The species was first discovered in Vietnam in 1992 and has only been photographed in the wild four times since then. Like the mythic unicorn, little is known about their ecology and habits, and no one knows how many saola there are left in the wild. The last confirmed sighting by conservationists was from a camera trap in 1999, when the saola population was estimated to be about 1000. A decade later, conservationists estimated that the population had decreased to 200. Today saola are considered one of the most endangered species on the planet.
Although saola are occasionally hunted as trophies, the biggest threats to their survival are habitat loss and snares set for other animals used in traditional medicine. The good news is that the World Wildlife Fund has been working with the Vietnamese government to remove snares and monitor saola habitat.
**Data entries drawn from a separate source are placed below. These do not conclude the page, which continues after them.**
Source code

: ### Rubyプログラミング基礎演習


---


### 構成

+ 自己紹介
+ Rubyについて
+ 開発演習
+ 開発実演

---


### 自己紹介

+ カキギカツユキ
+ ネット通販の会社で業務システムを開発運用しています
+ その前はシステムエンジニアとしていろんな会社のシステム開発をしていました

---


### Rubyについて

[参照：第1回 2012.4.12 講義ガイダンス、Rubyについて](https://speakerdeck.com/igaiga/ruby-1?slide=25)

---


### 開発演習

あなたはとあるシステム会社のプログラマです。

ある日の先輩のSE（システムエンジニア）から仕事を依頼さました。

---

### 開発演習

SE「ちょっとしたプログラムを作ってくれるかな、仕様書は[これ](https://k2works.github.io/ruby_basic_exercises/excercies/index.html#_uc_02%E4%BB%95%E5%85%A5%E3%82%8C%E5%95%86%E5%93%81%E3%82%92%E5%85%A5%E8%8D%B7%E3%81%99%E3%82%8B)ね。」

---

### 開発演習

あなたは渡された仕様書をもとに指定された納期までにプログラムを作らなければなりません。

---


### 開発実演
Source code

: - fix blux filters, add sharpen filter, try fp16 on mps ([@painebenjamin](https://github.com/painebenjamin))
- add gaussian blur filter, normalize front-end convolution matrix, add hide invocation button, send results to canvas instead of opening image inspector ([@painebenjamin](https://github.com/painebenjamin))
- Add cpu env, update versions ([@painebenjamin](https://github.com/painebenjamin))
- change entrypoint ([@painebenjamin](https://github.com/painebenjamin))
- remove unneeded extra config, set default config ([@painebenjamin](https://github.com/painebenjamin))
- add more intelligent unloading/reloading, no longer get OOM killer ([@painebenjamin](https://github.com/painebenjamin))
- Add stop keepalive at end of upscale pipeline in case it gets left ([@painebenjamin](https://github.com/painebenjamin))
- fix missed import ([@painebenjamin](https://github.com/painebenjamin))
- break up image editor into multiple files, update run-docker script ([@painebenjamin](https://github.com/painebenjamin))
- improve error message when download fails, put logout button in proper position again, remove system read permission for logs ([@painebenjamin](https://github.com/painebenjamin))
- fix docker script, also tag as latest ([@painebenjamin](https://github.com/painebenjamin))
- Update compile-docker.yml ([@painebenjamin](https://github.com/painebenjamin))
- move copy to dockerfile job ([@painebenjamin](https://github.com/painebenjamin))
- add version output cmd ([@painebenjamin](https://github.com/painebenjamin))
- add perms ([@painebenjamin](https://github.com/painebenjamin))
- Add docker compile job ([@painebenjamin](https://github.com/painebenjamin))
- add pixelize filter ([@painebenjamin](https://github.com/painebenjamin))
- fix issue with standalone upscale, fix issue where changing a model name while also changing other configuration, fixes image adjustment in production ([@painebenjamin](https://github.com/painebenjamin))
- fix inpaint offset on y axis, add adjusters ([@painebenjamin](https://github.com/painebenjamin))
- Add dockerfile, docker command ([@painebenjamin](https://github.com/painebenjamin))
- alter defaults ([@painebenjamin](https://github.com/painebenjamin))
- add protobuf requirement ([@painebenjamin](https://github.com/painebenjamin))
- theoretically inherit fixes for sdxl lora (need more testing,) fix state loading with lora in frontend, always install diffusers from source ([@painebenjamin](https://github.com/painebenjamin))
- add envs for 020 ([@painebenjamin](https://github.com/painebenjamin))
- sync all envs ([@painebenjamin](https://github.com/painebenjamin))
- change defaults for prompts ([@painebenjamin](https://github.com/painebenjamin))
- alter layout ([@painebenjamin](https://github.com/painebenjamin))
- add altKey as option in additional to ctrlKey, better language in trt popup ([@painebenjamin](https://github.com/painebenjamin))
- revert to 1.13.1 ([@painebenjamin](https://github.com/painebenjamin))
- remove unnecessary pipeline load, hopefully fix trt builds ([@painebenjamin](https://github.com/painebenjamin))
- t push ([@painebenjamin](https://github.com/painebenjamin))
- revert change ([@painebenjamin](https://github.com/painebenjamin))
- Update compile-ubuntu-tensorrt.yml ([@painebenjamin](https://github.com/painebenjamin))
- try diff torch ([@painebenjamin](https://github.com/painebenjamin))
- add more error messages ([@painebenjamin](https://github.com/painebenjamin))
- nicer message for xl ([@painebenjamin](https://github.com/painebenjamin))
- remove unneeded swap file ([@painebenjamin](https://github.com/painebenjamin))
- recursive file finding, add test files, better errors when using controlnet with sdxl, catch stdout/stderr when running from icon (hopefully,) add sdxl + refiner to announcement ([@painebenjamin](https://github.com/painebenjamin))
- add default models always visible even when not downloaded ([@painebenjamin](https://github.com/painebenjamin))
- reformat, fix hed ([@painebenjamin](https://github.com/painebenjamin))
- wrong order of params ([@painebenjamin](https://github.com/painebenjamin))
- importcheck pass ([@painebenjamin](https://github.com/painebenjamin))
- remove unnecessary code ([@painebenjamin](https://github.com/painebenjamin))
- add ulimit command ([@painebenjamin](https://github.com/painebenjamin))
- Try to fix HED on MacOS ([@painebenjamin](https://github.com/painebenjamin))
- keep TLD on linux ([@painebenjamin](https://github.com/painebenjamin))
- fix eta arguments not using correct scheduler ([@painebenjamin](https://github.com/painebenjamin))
According to the WWF, since 2011 over 30,000 snares have been removed by locally recruited forest guard patrols.
According to Dr. Barney Long, Director, Species Conservation Program at WWF, “This is a monumental find and comes at a critical moment in time for saola conservation. It’s a huge reward for decades of tireless work by the provincial government that established the saola reserve, community snare removal teams and WWF biologists. Now it’s time to double our efforts to recover this iconic species.”